■ Data to process ■
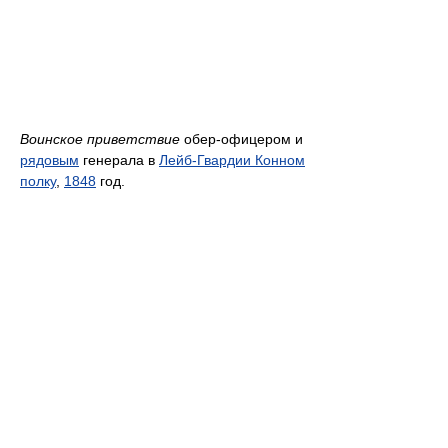
Воинское приветствие
обер-офицером и
рядовым
генерала в
Лейб-Гвардии Конном
полку
,
1848
год.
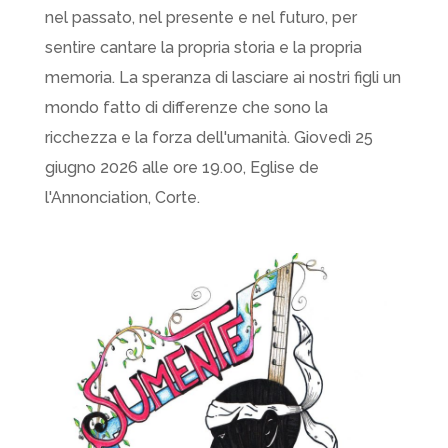
nel passato, nel presente e nel futuro, per
sentire cantare la propria storia e la propria
memoria. La speranza di lasciare ai nostri figli un
mondo fatto di differenze che sono la
ricchezza e la forza dell'umanità. Giovedì 25
giugno 2026 alle ore 19.00, Eglise de
l'Annonciation, Corte.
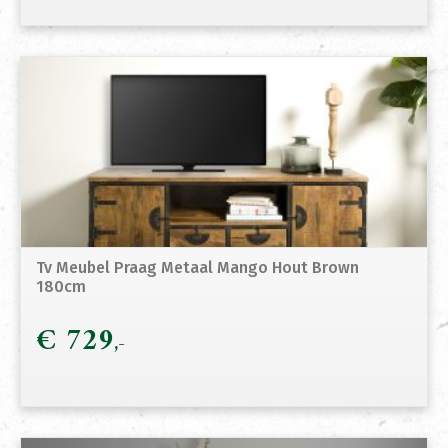
was:
is:
€ 665.
€ 5
Tv Meubel Praag Metaal Mango Hout Brown
180cm
€
729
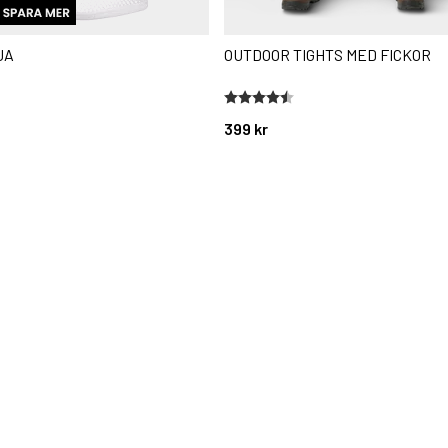
JA
OUTDOOR TIGHTS MED FICKOR
stjärnor
Betyg:
4.3 utav 5 stjärnor
399 kr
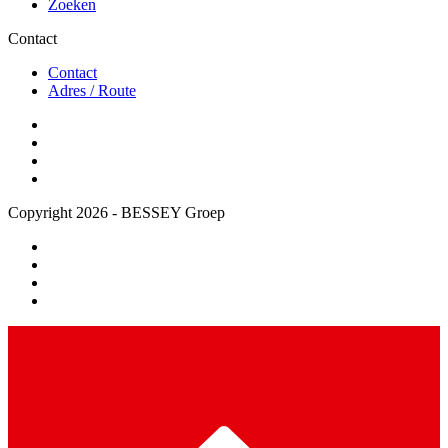
Zoeken
Contact
Contact
Adres / Route
Copyright 2026 - BESSEY Groep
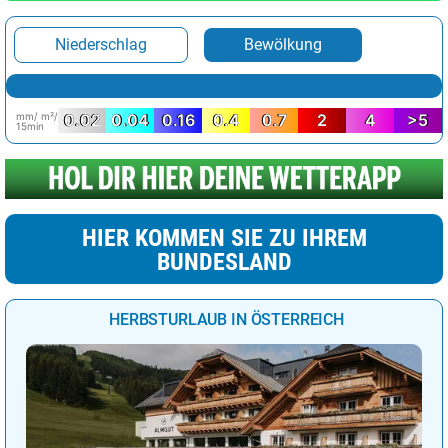
Niederschlag
Bewölkung
mm/ m²/
0.02
0.04
0.16
0.4
0.7
2
4
>5
15min
HIER KOMMEN SIE ZU IHREM
BUNDESLAND
HERBSTURLAUB IN ÖSTERREICH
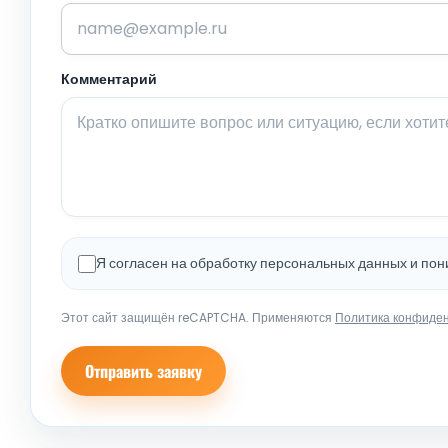
Комментарий
Я согласен на обработку персональных данных и по
Этот сайт защищён reCAPTCHA. Применяются
Политика конфиде
Отправить заявку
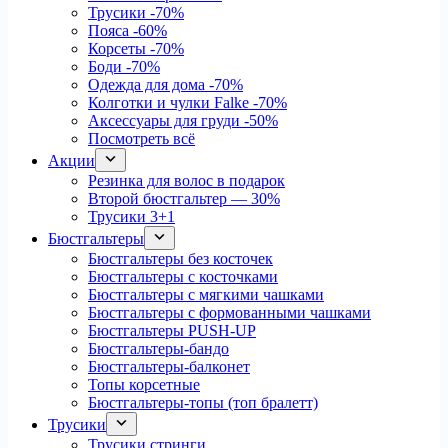
Трусики
-70%
Пояса
-60%
Корсеты
-70%
Боди
-70%
Одежда для дома
-70%
Колготки и чулки Falke
-70%
Аксессуары для груди
-50%
Посмотреть всё
Акции
Резинка для волос в подарок
Второй бюстгальтер — 30%
Трусики 3+1
Бюстгальтеры
Бюстгальтеры без косточек
Бюстгальтеры с косточками
Бюстгальтеры с мягкими чашками
Бюстгальтеры с формованными чашками
Бюстгальтеры PUSH-UP
Бюстгальтеры-бандо
Бюстгальтеры-балконет
Топы корсетные
Бюстгальтеры-топы (топ бралетт)
Трусики
Трусики стринги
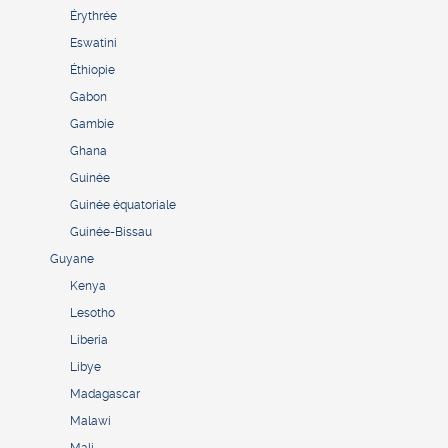
Érythrée
Eswatini
Éthiopie
Gabon
Gambie
Ghana
Guinée
Guinée équatoriale
Guinée-Bissau
Guyane
Kenya
Lesotho
Liberia
Libye
Madagascar
Malawi
Mali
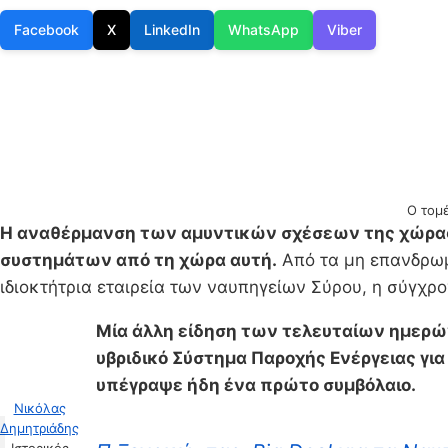
Facebook
X
LinkedIn
WhatsApp
Viber
Ο τομέ
Η αναθέρμανση των αμυντικών σχέσεων της χώρας 
συστημάτων από τη χώρα αυτή.
Από τα μη επανδρωμέ
ιδιοκτήτρια εταιρεία των ναυπηγείων Σύρου, η σύγχρ
Μία άλλη είδηση των τελευταίων ημερών,
υβριδικό Σύστημα Παροχής Ενέργειας γι
υπέγραψε ήδη ένα πρώτο συμβόλαιο.
Νικόλας
Δημητριάδης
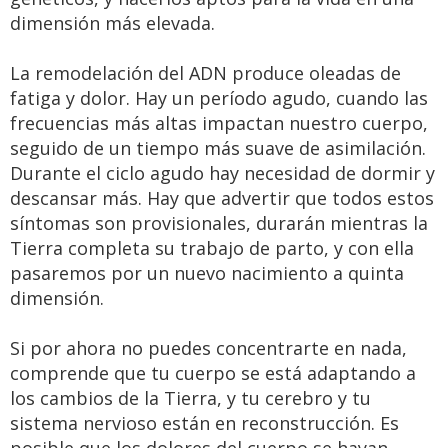
dimensión más elevada.
La remodelación del ADN produce oleadas de
fatiga y dolor. Hay un período agudo, cuando las
frecuencias más altas impactan nuestro cuerpo,
seguido de un tiempo más suave de asimilación.
Durante el ciclo agudo hay necesidad de dormir y
descansar más. Hay que advertir que todos estos
síntomas son provisionales, durarán mientras la
Tierra completa su trabajo de parto, y con ella
pasaremos por un nuevo nacimiento a quinta
dimensión.
Si por ahora no puedes concentrarte en nada,
comprende que tu cuerpo se está adaptando a
los cambios de la Tierra, y tu cerebro y tu
sistema nervioso están en reconstrucción. Es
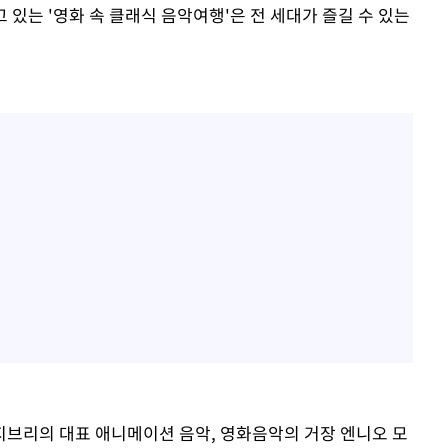
고 있는 '영화 속 클래식 음악여행'은 전 세대가 즐길 수 있는
브리의 대표 애니메이션 음악, 영화음악의 거장 엔니오 모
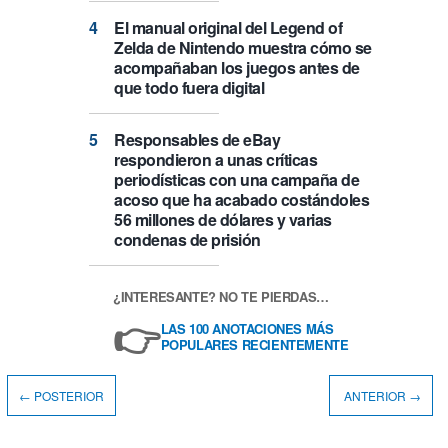
El manual original del Legend of
Zelda de Nintendo muestra cómo se
acompañaban los juegos antes de
que todo fuera digital
Responsables de eBay
respondieron a unas críticas
periodísticas con una campaña de
acoso que ha acabado costándoles
56 millones de dólares y varias
condenas de prisión
¿INTERESANTE? NO TE PIERDAS…
👉
LAS 100 ANOTACIONES MÁS
POPULARES RECIENTEMENTE
← POSTERIOR
ANTERIOR →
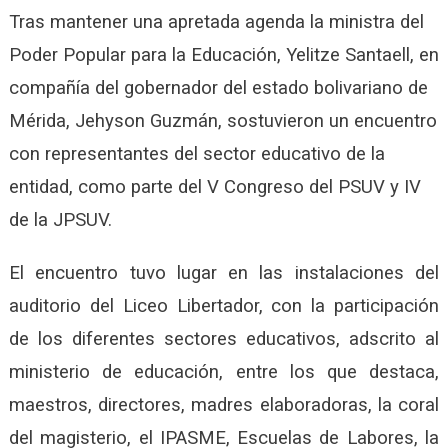
Tras mantener una apretada agenda la ministra del
Poder Popular para la Educación, Yelitze Santaell, en
compañía del gobernador del estado bolivariano de
Mérida, Jehyson Guzmán, sostuvieron un encuentro
con representantes del sector educativo de la
entidad, como parte del V Congreso del PSUV y IV
de la JPSUV.
El encuentro tuvo lugar en las instalaciones del
auditorio del Liceo Libertador, con la participación
de los diferentes sectores educativos, adscrito al
ministerio de educación, entre los que destaca,
maestros, directores, madres elaboradoras, la coral
del magisterio, el IPASME, Escuelas de Labores, la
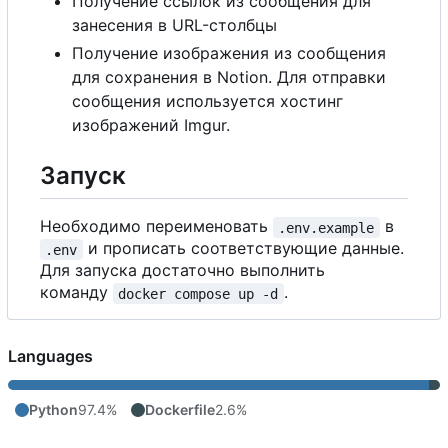
Получение ссылок из сообщения для
занесения в URL-столбцы
Получение изображения из сообщения
для сохранения в Notion. Для отправки
сообщения используется хостинг
изображений Imgur.
Запуск
Необходимо переименовать
в
.env.example
и прописать соответствующие данные.
.env
Для запуска достаточно выполнить
команду
.
docker compose up -d
Languages
Python
97.4%
Dockerfile
2.6%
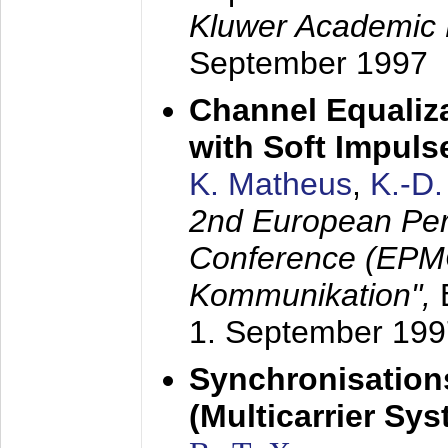
Kluwer Academic 
September 1997
Channel Equaliza
with Soft Impul
K. Matheus
,
K.-D
2nd European Per
Conference (EPMC
Kommunikation",
1. September 199
Synchronisation
(Multicarrier Sy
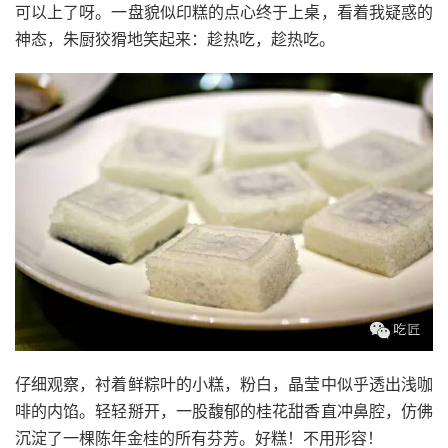
可以上了呀。一盘貌似印糕的点心终于上桌，看着我疑惑的
神态，朱厨狡猾地笑起来：趁热吃，趁热吃。
仔细观察，衬着鲜粽叶的小糕，粉白，晶莹中似乎透出浅咖
啡的内馅。轻轻掰开，一股馥郁的桂花甜香直冲鼻腔，仿佛
沉淀了一棵陈年金桂的所有芬芳。好糕！不用形容！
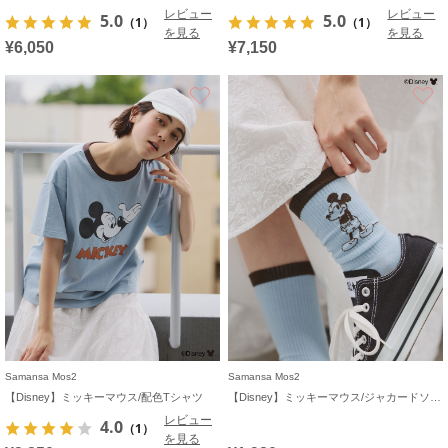
レビュー
レビュー
5.0
5.0
（1）
（1）
を見る
を見る
¥6,050
¥7,150
お気に入り
Samansa Mos2
Samansa Mos2
【Disney】ミッキーマウス/配色Tシャツ
【Disney】ミッキーマウス/ジャカードソックス
レビュー
4.0
（1）
を見る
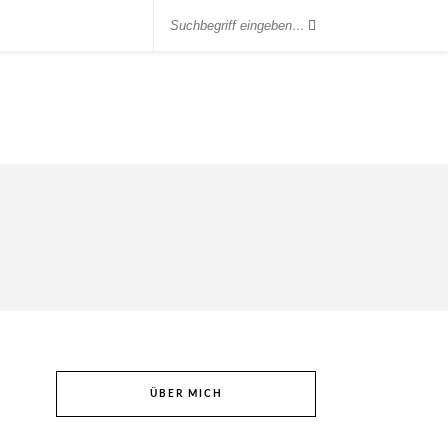
ÜBER MICH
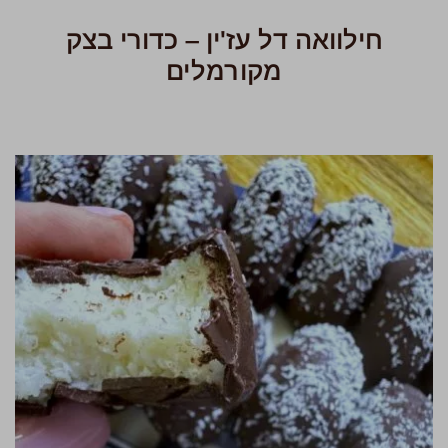
חילוואה דל עז'ין – כדורי בצק
מקורמלים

■ What to work on ■
Print the listing above in full, exactly as written. Omit any pictures.

■ Exercise response ■
Воинское приветствие
обер-офицером и
рядовым
генерала в
Лейб-Гвардии Конном
полку
,
1848
год.
nel passato, nel presente e nel futuro, per
sentire cantare la propria storia e la propria
memoria. La speranza di lasciare ai nostri figli un
mondo fatto di differenze che sono la
ricchezza e la forza dell'umanità. Giovedì 25
giugno 2026 alle ore 19.00, Eglise de
l'Annonciation, Corte.
was:
is:
€ 665.
€ 5
Tv Meubel Praag Metaal Mango Hout Brown
180cm
€
729
JA
OUTDOOR TIGHTS MED FICKOR
stjärnor
Betyg:
4.3 utav 5 stjärnor
399 kr
Zoeken
Contact
Contact
Adres / Route
Copyright 2026 - BESSEY Groep
Niederschlag
Bewölkung
mm/ m²/
0.02
0.04
0.16
0.4
0.7
2
4
>5
15min
HIER KOMMEN SIE ZU IHREM
BUNDESLAND
HERBSTURLAUB IN ÖSTERREICH
Комментарий
Я согласен на обработку персональных данных и по
Этот сайт защищён reCAPTCHA. Применяются
Политика конфиде
Отправить заявку
Трусики
-70%
Пояса
-60%
Корсеты
-70%
Боди
-70%
Одежда для дома
-70%
Колготки и чулки Falke
-70%
Аксессуары для груди
-50%
Посмотреть всё
Акции
Резинка для волос в подарок
Второй бюстгальтер — 30%
Трусики 3+1
Бюстгальтеры
Бюстгальтеры без косточек
Бюстгальтеры с косточками
Бюстгальтеры с мягкими чашками
Бюстгальтеры с формованными чашками
Бюстгальтеры PUSH-UP
Бюстгальтеры-бандо
Бюстгальтеры-балконет
Топы корсетные
Бюстгальтеры-топы (топ бралетт)
Трусики
Трусики стринги
Érythrée
Eswatini
Éthiopie
Gabon
Gambie
Ghana
Guinée
Guinée équatoriale
Guinée-Bissau
Guyane
Kenya
Lesotho
Liberia
Libye
Madagascar
Malawi
Mali
Facebook
X
LinkedIn
WhatsApp
Viber
Ο τομέ
Η αναθέρμανση των αμυντικών σχέσεων της χώρας 
συστημάτων από τη χώρα αυτή.
Από τα μη επανδρωμέ
ιδιοκτήτρια εταιρεία των ναυπηγείων Σύρου, η σύγχρ
Μία άλλη είδηση των τελευταίων ημερών,
υβριδικό Σύστημα Παροχής Ενέργειας γι
υπέγραψε ήδη ένα πρώτο συμβόλαιο.
Νικόλας
Δημητριάδης
dimensión más elevada.
La remodelación del ADN produce oleadas de
fatiga y dolor. Hay un período agudo, cuando las
frecuencias más altas impactan nuestro cuerpo,
seguido de un tiempo más suave de asimilación.
Durante el ciclo agudo hay necesidad de dormir y
descansar más. Hay que advertir que todos estos
síntomas son provisionales, durarán mientras la
Tierra completa su trabajo de parto, y con ella
pasaremos por un nuevo nacimiento a quinta
dimensión.
Si por ahora no puedes concentrarte en nada,
comprende que tu cuerpo se está adaptando a
los cambios de la Tierra, y tu cerebro y tu
sistema nervioso están en reconstrucción. Es
고 있는 '영화 속 클래식 음악여행'은 전 세대가 즐길 수 있는
브리의 대표 애니메이션 음악, 영화음악의 거장 엔니오 모
El manual original del Legend of
Zelda de Nintendo muestra cómo se
acompañaban los juegos antes de
que todo fuera digital
Responsables de eBay
respondieron a unas críticas
periodísticas con una campaña de
acoso que ha acabado costándoles
56 millones de dólares y varias
condenas de prisión
¿INTERESANTE? NO TE PIERDAS…
👉
LAS 100 ANOTACIONES MÁS
POPULARES RECIENTEMENTE
← POSTERIOR
ANTERIOR →
Tras mantener una apretada agenda la ministra del
Poder Popular para la Educación, Yelitze Santaell, en
compañía del gobernador del estado bolivariano de
Mérida, Jehyson Guzmán, sostuvieron un encuentro
con representantes del sector educativo de la
entidad, como parte del V Congreso del PSUV y IV
de la JPSUV.
El encuentro tuvo lugar en las instalaciones del
auditorio del Liceo Libertador, con la participación
de los diferentes sectores educativos, adscrito al
ministerio de educación, entre los que destaca,
maestros, directores, madres elaboradoras, la coral
del magisterio, el IPASME, Escuelas de Labores, la
Получение ссылок из сообщения для
занесения в URL-столбцы
Получение изображения из сообщения
для сохранения в Notion. Для отправки
сообщения используется хостинг
изображений Imgur.
Запуск
Необходимо переименовать
в
.env.example
и прописать соответствующие данные.
.env
Для запуска достаточно выполнить
команду
.
docker compose up -d
Languages
Python
97.4%
Dockerfile
2.6%
Kluwer Academic 
September 1997
Channel Equaliza
with Soft Impul
K. Matheus
,
K.-D
2nd European Per
Conference (EPMC
Kommunikation",
1. September 199
Synchronisation
(Multicarrier Sy
可以上了呀。一盘貌似印糕的点心终于上桌，看着我疑惑的
神态，朱厨狡猾地笑起来：趁热吃，趁热吃。
仔细观察，衬着鲜粽叶的小糕，粉白，晶莹中似乎透出浅咖
啡的内馅。轻轻掰开，一股馥郁的桂花甜香直冲鼻腔，仿佛
沉淀了一棵陈年金桂的所有芬芳。好糕！不用形容！
レビュー
レビュー
5.0
5.0
（1）
（1）
を見る
を見る
¥6,050
¥7,150
お気に入り
Samansa Mos2
Samansa Mos2
【Disney】ミッキーマウス/配色Tシャツ
【Disney】ミッキーマウス/ジャカードソックス
レビュー
4.0
（1）
を見る
ÜBER MICH
חילוואה דל עז'ין – כדורי בצק
מקורמלים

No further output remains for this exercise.